Soja-allergie en risico op het ontwikkelen van andere voedselallergieën

Soja deelt vergelijkbare eiwitten met andere peulvruchten (zoals pinda's, erwten, bonen en linzen), hoewel de meeste mensen met soja-allergie zonder problemen andere peulvruchten kunnen eten. Veel mensen krijgen echter vaak te horen dat ze alle peulvruchten moeten vermijden, omdat allergietesten vaak positieve resultaten laten zien voor meer dan één peulvrucht. Dit is een gevolg van kruissensibilisatie, wat betekent dat de vergelijkbare eiwitten die in peulvruchten worden aangetroffen, binden aan dezelfde allergische antilichamen die zijn gericht tegen soja-eiwitten.

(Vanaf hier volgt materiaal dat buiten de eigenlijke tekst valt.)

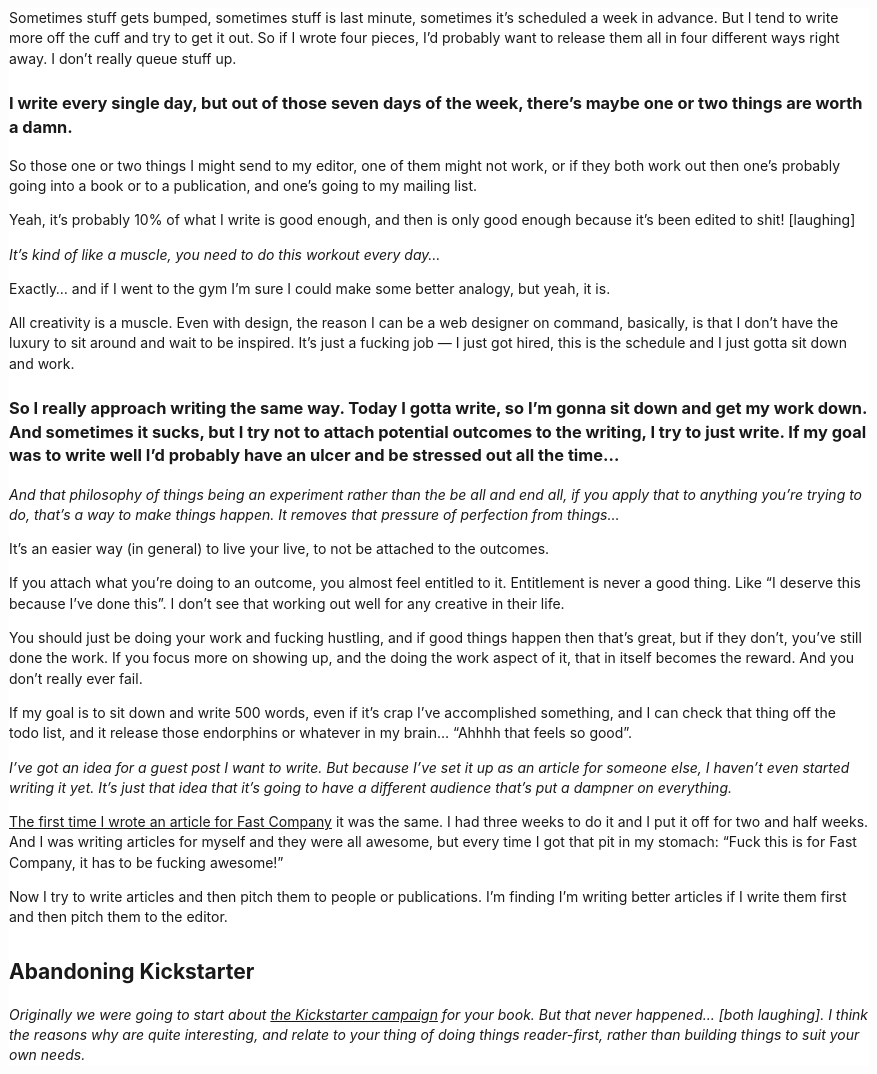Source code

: Sometimes stuff gets bumped, sometimes stuff is last minute, sometimes it’s scheduled a week in advance. But I tend to write more off the cuff and try to get it out. So if I wrote four pieces, I’d probably want to release them all in four different ways right away. I don’t really queue stuff up.

<h3>I write every single day, but out of those seven days of the week, there’s maybe one or two things are worth a damn.</h3>

So those one or two things I might send to my editor, one of them might not work, or if they both work out then one’s probably going into a book or to a publication, and one’s going to my mailing list.

Yeah, it’s probably 10% of what I write is good enough, and then is only good enough because it’s been edited to shit! [laughing]

<em>It’s kind of like a muscle, you need to do this workout every day…</em>

Exactly… and if I went to the gym I’m sure I could make some better analogy, but yeah, it is.

All creativity is a muscle. Even with design, the reason I can be a web designer on command, basically, is that I don’t have the luxury to sit around and wait to be inspired. It’s just a fucking job — I just got hired, this is the schedule and I just gotta sit down and work.

<h3>So I really approach writing the same way. Today I gotta write, so I’m gonna sit down and get my work down. And sometimes it sucks, but I try not to attach potential outcomes to the writing, I try to just write. If my goal was to write well I’d probably have an ulcer and be stressed out all the time…</h3>

<em>And that philosophy of things being an experiment rather than the be all and end all, if you apply that to anything you’re trying to do, that’s a way to make things happen. It removes that pressure of perfection from things…</em>

It’s an easier way (in general) to live your live, to not be attached to the outcomes.

If you attach what you’re doing to an outcome, you almost feel entitled to it. Entitlement is never a good thing. Like “I deserve this because I’ve done this”. I don’t see that working out well for any creative in their life.

You should just be doing your work and fucking hustling, and if good things happen then that’s great, but if they don’t, you’ve still done the work. If you focus more on showing up, and the doing the work aspect of it, that in itself becomes the reward. And you don’t really ever fail.

If my goal is to sit down and write 500 words, even if it’s crap I’ve accomplished something, and I can check that thing off the todo list, and it release those endorphins or whatever in my brain… “Ahhhh that feels so good”.

<em>I’ve got an idea for a guest post I want to write. But because I’ve set it up as an article for someone else, I haven’t even started writing it yet. It’s just that idea that it’s going to have a different audience that’s put a dampner on everything.</em>

<a href="http://www.fastcompany.com/3014689/dialed/more-doing-less-promoting-the-key-to-creating-great-work">The first time I wrote an article for Fast Company</a> it was the same. I had three weeks to do it and I put it off for two and half weeks. And I was writing articles for myself and they were all awesome, but every time I got that pit in my stomach: “Fuck this is for Fast Company, it has to be fucking awesome!”

Now I try to write articles and then pitch them to people or publications. I’m finding I’m writing better articles if I write them first and then pitch them to the editor.
<h2>Abandoning Kickstarter</h2><em>Originally we were going to start about&nbsp;<a href="http://www.kickstarter.com/projects/pjrvs/everything-i-know">the Kickstarter campaign</a>&nbsp;for your book. But that never happened... [</em><em>both laughing].&nbsp;</em><em>I think the reasons why are quite interesting, and relate to your thing of doing things reader-first, rather than building things to suit your own needs.</em>
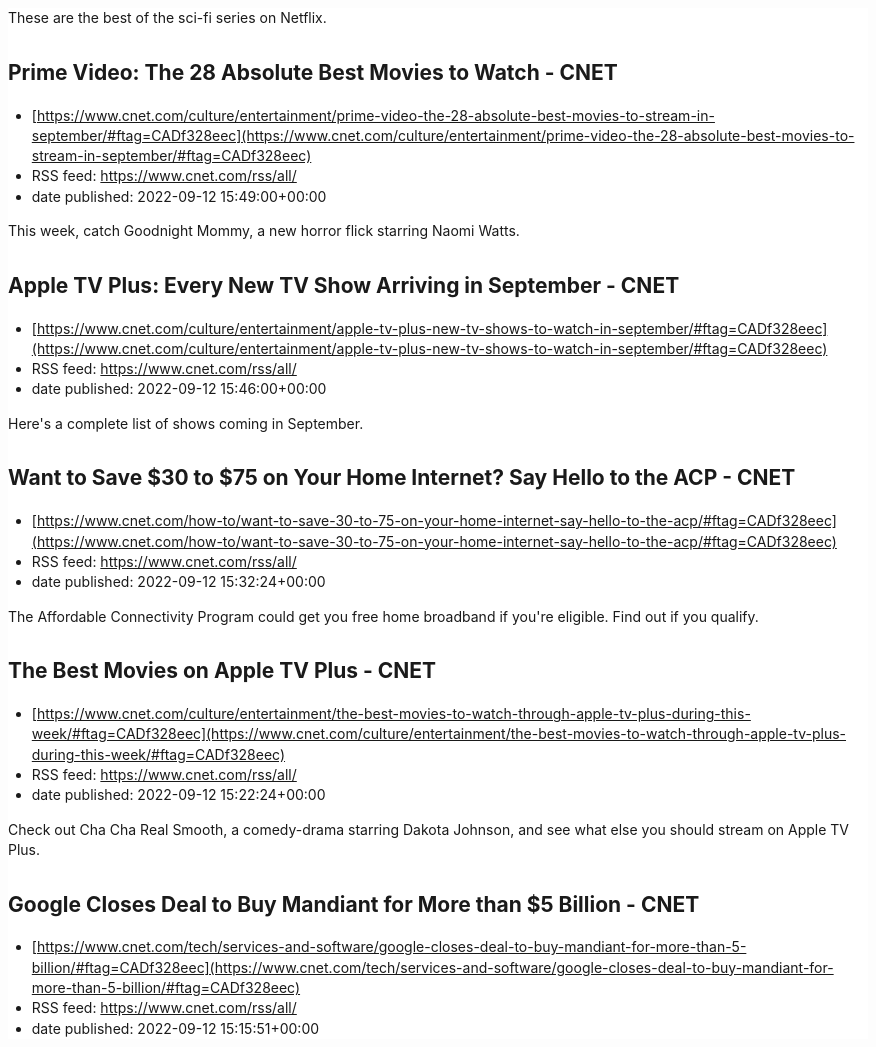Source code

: These are the best of the sci-fi series on Netflix.

## Prime Video: The 28 Absolute Best Movies to Watch     - CNET
 - [https://www.cnet.com/culture/entertainment/prime-video-the-28-absolute-best-movies-to-stream-in-september/#ftag=CADf328eec](https://www.cnet.com/culture/entertainment/prime-video-the-28-absolute-best-movies-to-stream-in-september/#ftag=CADf328eec)
 - RSS feed: https://www.cnet.com/rss/all/
 - date published: 2022-09-12 15:49:00+00:00

This week, catch Goodnight Mommy, a new horror flick starring Naomi Watts.

## Apple TV Plus: Every New TV Show Arriving in September     - CNET
 - [https://www.cnet.com/culture/entertainment/apple-tv-plus-new-tv-shows-to-watch-in-september/#ftag=CADf328eec](https://www.cnet.com/culture/entertainment/apple-tv-plus-new-tv-shows-to-watch-in-september/#ftag=CADf328eec)
 - RSS feed: https://www.cnet.com/rss/all/
 - date published: 2022-09-12 15:46:00+00:00

Here's a complete list of shows coming in September.

## Want to Save $30 to $75 on Your Home Internet? Say Hello to the ACP     - CNET
 - [https://www.cnet.com/how-to/want-to-save-30-to-75-on-your-home-internet-say-hello-to-the-acp/#ftag=CADf328eec](https://www.cnet.com/how-to/want-to-save-30-to-75-on-your-home-internet-say-hello-to-the-acp/#ftag=CADf328eec)
 - RSS feed: https://www.cnet.com/rss/all/
 - date published: 2022-09-12 15:32:24+00:00

The Affordable Connectivity Program could get you free home broadband if you're eligible. Find out if you qualify.

## The Best Movies on Apple TV Plus     - CNET
 - [https://www.cnet.com/culture/entertainment/the-best-movies-to-watch-through-apple-tv-plus-during-this-week/#ftag=CADf328eec](https://www.cnet.com/culture/entertainment/the-best-movies-to-watch-through-apple-tv-plus-during-this-week/#ftag=CADf328eec)
 - RSS feed: https://www.cnet.com/rss/all/
 - date published: 2022-09-12 15:22:24+00:00

Check out Cha Cha Real Smooth, a comedy-drama starring Dakota Johnson, and see what else you should stream on Apple TV Plus.

## Google Closes Deal to Buy Mandiant for More than $5 Billion     - CNET
 - [https://www.cnet.com/tech/services-and-software/google-closes-deal-to-buy-mandiant-for-more-than-5-billion/#ftag=CADf328eec](https://www.cnet.com/tech/services-and-software/google-closes-deal-to-buy-mandiant-for-more-than-5-billion/#ftag=CADf328eec)
 - RSS feed: https://www.cnet.com/rss/all/
 - date published: 2022-09-12 15:15:51+00:00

Veel onderzoeken tonen echter aan dat echte kruisreactiviteit tussen verschillende peulvruchten, wat betekent dat allergische reacties daadwerkelijk optreden bij soja-allergische mensen wanneer andere peulvruchten worden gegeten, laag is - waarschijnlijk rond de 5%.


Als u wordt verteld dat u een positieve allergietest heeft voor meerdere peulvruchten, moet u uw arts raadplegen voordat u een van deze voedingsmiddelen gaat eten. Hoewel de kruisreactiviteitssnelheden tussen peulvruchten laag zijn, zal uw arts waarschijnlijk een orale voedseluitdaging uitvoeren voor de peulvrucht die u wilt eten om ervoor te zorgen dat u niet allergisch bent.